START Supplied material

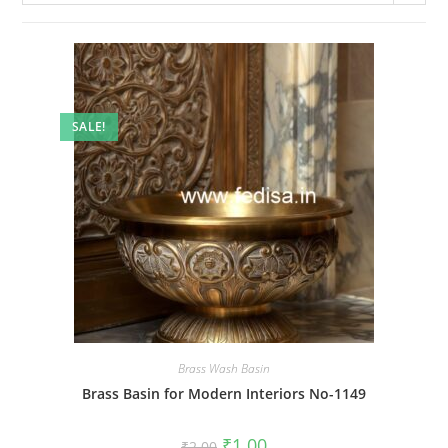
SALE!
Brass Wash Basin
Brass Basin for Modern Interiors No-1149
Original
Current
₹
1.00
₹
2.00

END Supplied material

▶ Task item:
Extract every line of the records above that contains the word "Basin".

▶ Answer:
Brass Wash Basin
Brass Basin for Modern Interiors No-1149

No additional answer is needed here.